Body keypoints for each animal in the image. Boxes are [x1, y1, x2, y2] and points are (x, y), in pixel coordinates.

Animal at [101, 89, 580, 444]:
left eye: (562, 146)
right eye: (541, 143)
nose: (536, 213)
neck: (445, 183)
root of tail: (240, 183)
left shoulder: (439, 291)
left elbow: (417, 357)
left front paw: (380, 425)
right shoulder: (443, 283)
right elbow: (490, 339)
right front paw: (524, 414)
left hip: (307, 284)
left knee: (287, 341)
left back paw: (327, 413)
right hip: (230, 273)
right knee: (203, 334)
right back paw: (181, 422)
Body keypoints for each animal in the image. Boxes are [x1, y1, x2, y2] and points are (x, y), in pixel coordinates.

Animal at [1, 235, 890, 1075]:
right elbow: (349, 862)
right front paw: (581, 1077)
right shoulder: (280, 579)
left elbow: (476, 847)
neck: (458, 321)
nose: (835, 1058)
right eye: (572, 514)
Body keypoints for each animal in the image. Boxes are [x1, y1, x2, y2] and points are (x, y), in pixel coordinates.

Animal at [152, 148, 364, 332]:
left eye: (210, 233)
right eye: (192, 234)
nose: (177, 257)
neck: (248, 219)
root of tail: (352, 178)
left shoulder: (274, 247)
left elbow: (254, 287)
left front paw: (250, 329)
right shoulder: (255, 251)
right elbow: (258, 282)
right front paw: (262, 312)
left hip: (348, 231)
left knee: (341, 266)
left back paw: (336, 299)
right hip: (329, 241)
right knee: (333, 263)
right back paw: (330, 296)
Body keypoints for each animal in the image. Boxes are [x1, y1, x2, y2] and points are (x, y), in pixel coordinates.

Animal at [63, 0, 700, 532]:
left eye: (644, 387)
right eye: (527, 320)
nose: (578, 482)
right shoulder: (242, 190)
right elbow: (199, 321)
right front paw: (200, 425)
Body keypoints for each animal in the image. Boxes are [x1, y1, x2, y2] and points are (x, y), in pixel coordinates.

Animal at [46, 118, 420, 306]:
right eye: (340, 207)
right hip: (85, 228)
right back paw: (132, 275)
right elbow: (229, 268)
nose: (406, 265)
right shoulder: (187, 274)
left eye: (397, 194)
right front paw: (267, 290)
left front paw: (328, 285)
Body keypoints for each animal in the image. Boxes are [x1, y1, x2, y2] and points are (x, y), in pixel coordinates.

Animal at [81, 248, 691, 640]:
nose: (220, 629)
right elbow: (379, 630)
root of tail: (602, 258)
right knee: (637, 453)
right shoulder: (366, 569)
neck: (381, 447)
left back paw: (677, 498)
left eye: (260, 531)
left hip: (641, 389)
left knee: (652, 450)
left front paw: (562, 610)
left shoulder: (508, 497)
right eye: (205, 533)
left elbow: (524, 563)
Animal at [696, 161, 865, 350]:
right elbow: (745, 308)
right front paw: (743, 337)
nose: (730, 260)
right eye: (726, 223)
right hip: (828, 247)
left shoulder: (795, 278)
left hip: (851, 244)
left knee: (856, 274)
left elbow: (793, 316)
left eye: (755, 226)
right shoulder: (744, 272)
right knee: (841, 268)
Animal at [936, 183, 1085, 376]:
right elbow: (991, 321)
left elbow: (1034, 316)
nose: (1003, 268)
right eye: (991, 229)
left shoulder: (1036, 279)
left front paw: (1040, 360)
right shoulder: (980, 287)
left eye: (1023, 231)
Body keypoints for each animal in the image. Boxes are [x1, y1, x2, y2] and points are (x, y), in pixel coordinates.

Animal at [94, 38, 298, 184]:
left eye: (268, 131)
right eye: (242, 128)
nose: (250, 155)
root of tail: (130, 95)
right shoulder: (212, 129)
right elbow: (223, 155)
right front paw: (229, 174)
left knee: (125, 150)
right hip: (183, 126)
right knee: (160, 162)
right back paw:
- - -
-- WORK TO COMPLETE --
Each line containing the word "nose" must be pulled from the listing and copied.

-- SOLUTION TO THIS PROBLEM --
nose: (536, 213)
nose: (835, 1058)
nose: (177, 257)
nose: (578, 482)
nose: (406, 265)
nose: (220, 629)
nose: (730, 260)
nose: (1003, 268)
nose: (250, 155)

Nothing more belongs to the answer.